Not all bands are formed by childhood friends who claim they were destined to melt faces since birth. But many bands are formed the way local group The Hand of Gavrilo started.
“For the record, I got catfished,” bassist Andrew Loc said about the band meeting on the dating site, ChristianMingle. “I thought I was meeting a hot chick and (Franco) shows up with his guitar and is like ‘So we gonna jam, or what?’”
Although the band didn’t actually meet on a dating site, the band’s lead singer and guitarist, Franco Rakigjija, admitted to finding Loc through Craigslist last March.
“San Diego’s a desperate scene,” Rakigjija said. “A man’s gotta do what a man’s gotta do to find musicians. Don’t be ashamed to use the Internet, kids.”

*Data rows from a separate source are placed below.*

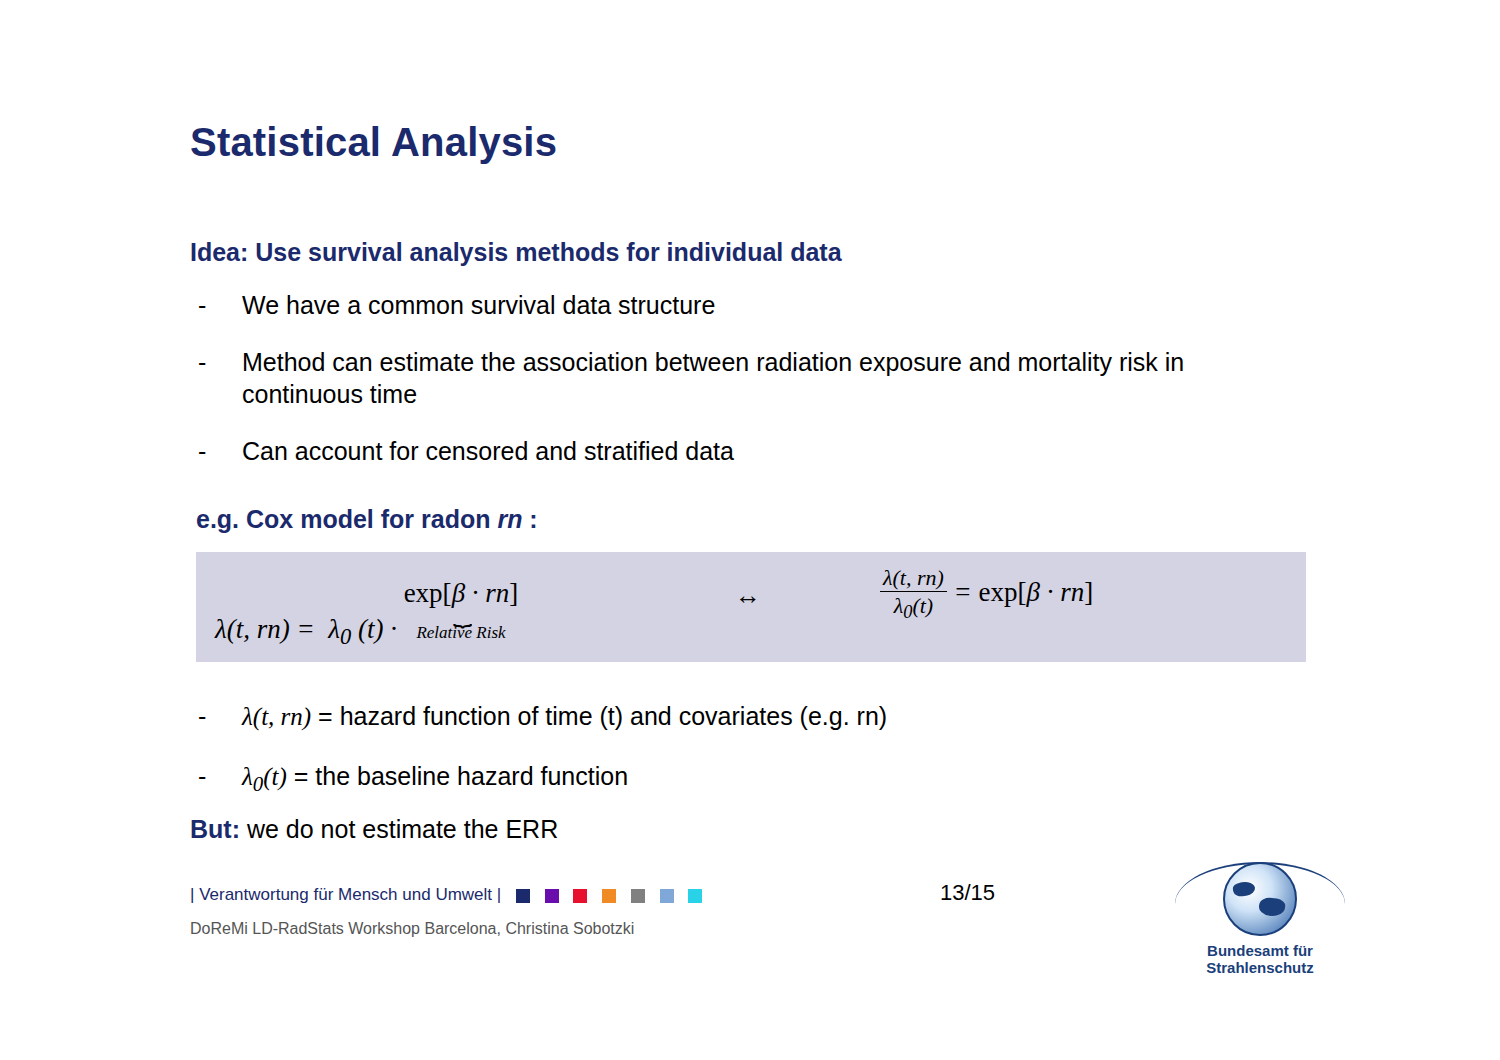Statistical Analysis
Idea: Use survival analysis methods for individual data
We have a common survival data structure
Method can estimate the association between radiation exposure and mortality risk in continuous time
Can account for censored and stratified data
e.g. Cox model for radon rn :
λ(t, rn) = λ0 (t) · exp[β · rn] ⏟ Relative Risk
↔
λ(t, rn) λ0(t) = exp[β · rn]
λ(t, rn) = hazard function of time (t) and covariates (e.g. rn)
λ0(t) = the baseline hazard function
But: we do not estimate the ERR
| Verantwortung für Mensch und Umwelt |
DoReMi LD-RadStats Workshop Barcelona, Christina Sobotzki
13/15
Bundesamt für Strahlenschutz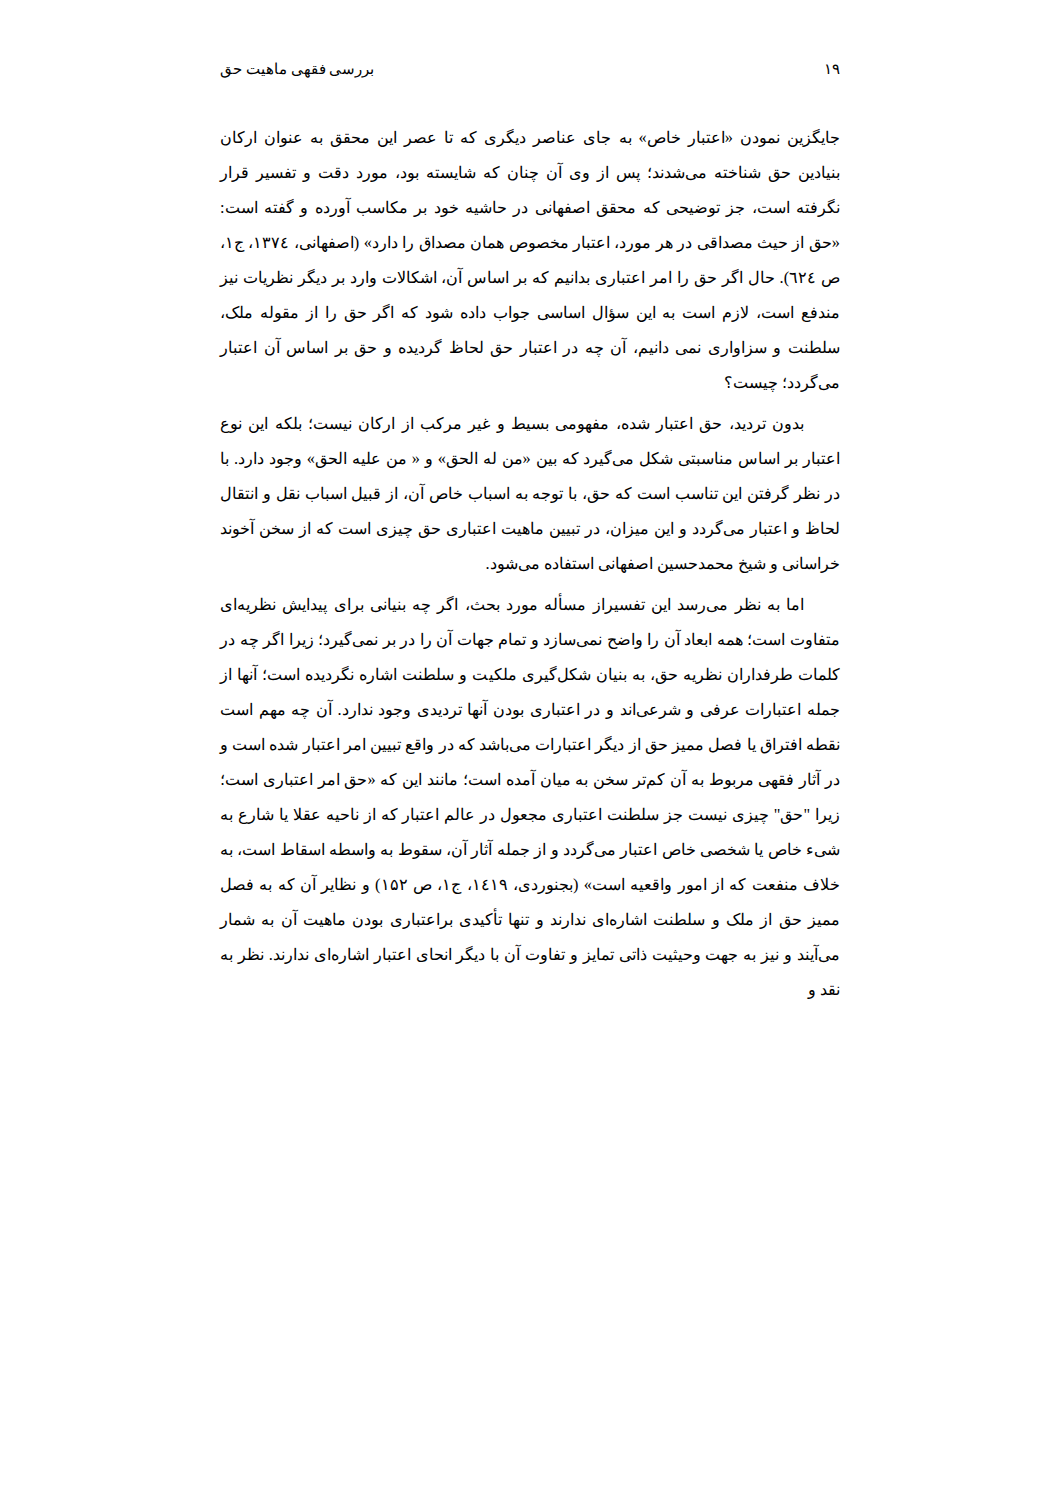۱۹ بررسی فقهی ماهیت حق
جایگزین نمودن «اعتبار خاص» به جای عناصر دیگری که تا عصر این محقق به عنوان ارکان بنیادین حق شناخته می‌شدند؛ پس از وی آن چنان که شایسته بود، مورد دقت و تفسیر قرار نگرفته است، جز توضیحی که محقق اصفهانی در حاشیه خود بر مکاسب آورده و گفته است: «حق از حیث مصداقی در هر مورد، اعتبار مخصوص همان مصداق را دارد» (اصفهانی، ۱۳۷٤، ج۱، ص ٦٢٤). حال اگر حق را امر اعتباری بدانیم که بر اساس آن، اشکالات وارد بر دیگر نظریات نیز مندفع است، لازم است به این سؤال اساسی جواب داده شود که اگر حق را از مقوله ملک، سلطنت و سزاواری نمی دانیم، آن چه در اعتبار حق لحاظ گردیده و حق بر اساس آن اعتبار می‌گردد؛ چیست؟
بدون تردید، حق اعتبار شده، مفهومی بسیط و غیر مرکب از ارکان نیست؛ بلکه این نوع اعتبار بر اساس مناسبتی شکل می‌گیرد که بین «من له الحق» و « من علیه الحق» وجود دارد. با در نظر گرفتن این تناسب است که حق، با توجه به اسباب خاص آن، از قبیل اسباب نقل و انتقال لحاظ و اعتبار می‌گردد و این میزان، در تبیین ماهیت اعتباری حق چیزی است که از سخن آخوند خراسانی و شیخ محمدحسین اصفهانی استفاده می‌شود.
اما به نظر می‌رسد این تفسیراز مسأله مورد بحث، اگر چه بنیانی برای پیدایش نظریه‌ای متفاوت است؛ همه ابعاد آن را واضح نمی‌سازد و تمام جهات آن را در بر نمی‌گیرد؛ زیرا اگر چه در کلمات طرفداران نظریه حق، به بنیان شکل‌گیری ملکیت و سلطنت اشاره نگردیده است؛ آنها از جمله اعتبارات عرفی و شرعی‌اند و در اعتباری بودن آنها تردیدی وجود ندارد. آن چه مهم است نقطه افتراق یا فصل ممیز حق از دیگر اعتبارات می‌باشد که در واقع تبیین امر اعتبار شده است و در آثار فقهی مربوط به آن کم‌تر سخن به میان آمده است؛ مانند این که «حق امر اعتباری است؛ زیرا "حق" چیزی نیست جز سلطنت اعتباری مجعول در عالم اعتبار که از ناحیه عقلا یا شارع به شیء خاص یا شخصی خاص اعتبار می‌گردد و از جمله آثار آن، سقوط به واسطه اسقاط است، به خلاف منفعت که از امور واقعیه است» (بجنوردی، ۱٤۱۹، ج۱، ص ۱۵۲) و نظایر آن که به فصل ممیز حق از ملک و سلطنت اشاره‌ای ندارند و تنها تأکیدی براعتباری بودن ماهیت آن به شمار می‌آیند و نیز به جهت وحیثیت ذاتی تمایز و تفاوت آن با دیگر انحای اعتبار اشاره‌ای ندارند. نظر به نقد و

After the band’s loud and energetic set at Tower Bar in City Heights on Tuesday, Feb. 23, the playful banter between Loc and Rakigjija wasn’t totally unexpected.
Loc and Rakigjija make up The Hand of Gavrilo along with drummer Declan Halloran, who also played with one of his other bands, Pumphouse, that night.
The band, which gets its name from Gavrilo Princip — the man who infamously assassinated Austria’s Archduke Franz Ferdinand — is a mash-up of multiple genres. Through hard rock, metal and grunge coupled with lyrics full of angst, the band aims to evoke emotion from its listeners.
“The music is heavy, it’s rock,” Rakigjija said. “We’re just a band with a lot of pent-up anger trying to let it out onstage, but in a good way. If (our music) doesn’t make you feel anything, then we’re not doing our job.”
Rakigjija, who graduated from SDSU in 2012 as a recreation and tourism management major, has always had a knack for music and writes most of the band’s material. He was stoked to start The Hand of Gavrilo, his first official band, after recruiting Loc and meeting Halloran, an SDSU sociology senior, at Soda Bar in Normal Heights.
As a band just breaking into San Diego’s eclectic music scene, The Hand of Gavrilo is working on perfecting its craft in order to bring listeners the best show possible.
“I want people to have fun,” Loc said. “I want people to be into it. You just want people to have a good time. I can only hope that I play every song the way it’s meant to be played and that I don’t mess up too badly.”
Rakigjija said the band’s first priority is the music, but he hopes the band can network and book more shows with bands that share a similar aesthetic.
“I feel like hard rock is something that most people just aren’t keen to seeing,” Rakigjija said. “San Diego’s a very mutant-like place. It’s very segmented, and there isn’t a lot of connection in the scene.”
The band is working on getting its name out in the San Diego and Los Angeles areas, as well as Tijuana.
During the past year, The Hand of Gavrilo has become a tighter unit as a band and now plays music with each other as more than just bandmates but as friends.
“We try to have fun but also play with intensity because (our music) is art for us,” Rakigjija said. “We put a lot of time into it and we want to showcase what we spend all of our damn time doing.”